Friday, June 18, 2010

The Art of Problem Solving

In The Art of Problem Solving, Russell Ackoff suggests problem solving is as much art as it is science. His art of problem solving involves 6 components:

1. creativity
2. constraints
3. Objectives
4. Controllable Variables
5. Uncontrollable Variables
6. Relations

The problem itself contains most of these components. The decision maker or problem solver who possesses the creativity, and sometimes the constraints. The controllable and uncontrollable variables associated with the problem. And the possible outcomes.

This book is divided into two parts. The first part explains The Art. Ackoff includes 35 stories in the first part which he refers to as "Ackoff's Fables." Each story is intended to illustrate the author is trying to make. Each comes with it's own accompanying "moral" of the story, just like the more familiar Aesop's Fables. Unlike Aesop's Fables, Ackoff's Fables are often true stories. Because after all, truth is stranger, or at least more illustrative than fiction.

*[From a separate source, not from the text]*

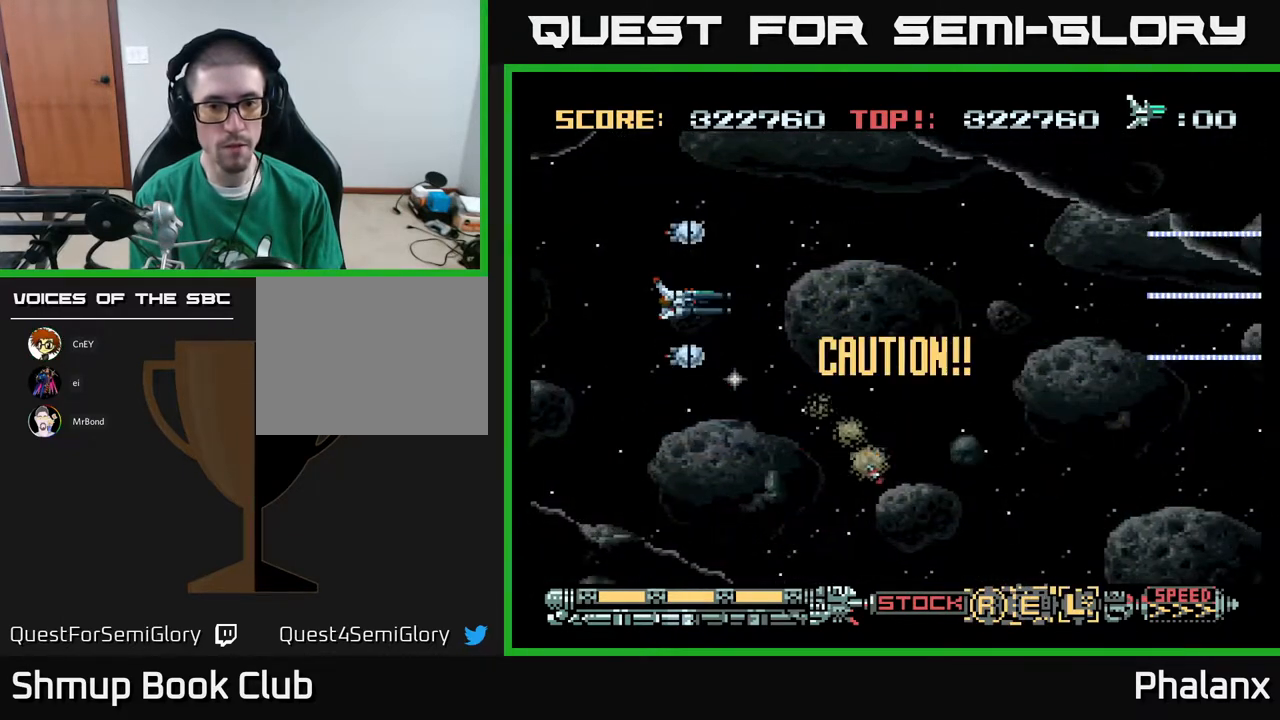
{"buttons": ["A", "DPAD_DOWN", "DPAD_RIGHT"], "right_stick": "center", "events": [[217, "DPAD_LEFT", "down"], [383, "DPAD_DOWN", "down"], [433, "DPAD_LEFT", "up"], [483, "DPAD_RIGHT", "down"]]}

These fables are similar to the story of the factory worker who went home each night pushing a wheelbarrow full of trash. Company guards became suspicious. They thoroughly inspected the trash several times, but could find nothing of value in it. Much later it was discovered the worker had been stealing wheelbarrows. Ackoff's fables are equally enlightening.

The book is worth the price just to get access to the stories. By showing the problem solver how creativity and the removal of constraints have been applied in other situations, Ackoff provides the reader with "lenses" for viewing the problems they encounter. Or at the very least, the reader is challenged to believe there are new and exciting ways to address the problems they are dealing with.

The second part of The Art of Problem Solving: Accompanied by Ackoff's Fables discusses Applications of the principles discussed in the first part. Here Ackoff presents six real-life problems he has been involved in helping to solve. They come complete with all the "messiness" of real life which is marginalized in the fables he presents in the first half of the book.

His stories come from across several industries, including: transportation, manufacturing, government, advertising, and food and beverage.

Ackoff concludes with a chapter on monitoring the problem solution to make sure:
(1) the problem stays solved, and
(2) any new problems created by the solution are being addressed.

It seems a forgone conclusion that the solution to any existing problem will create new and exciting problems and opportunities!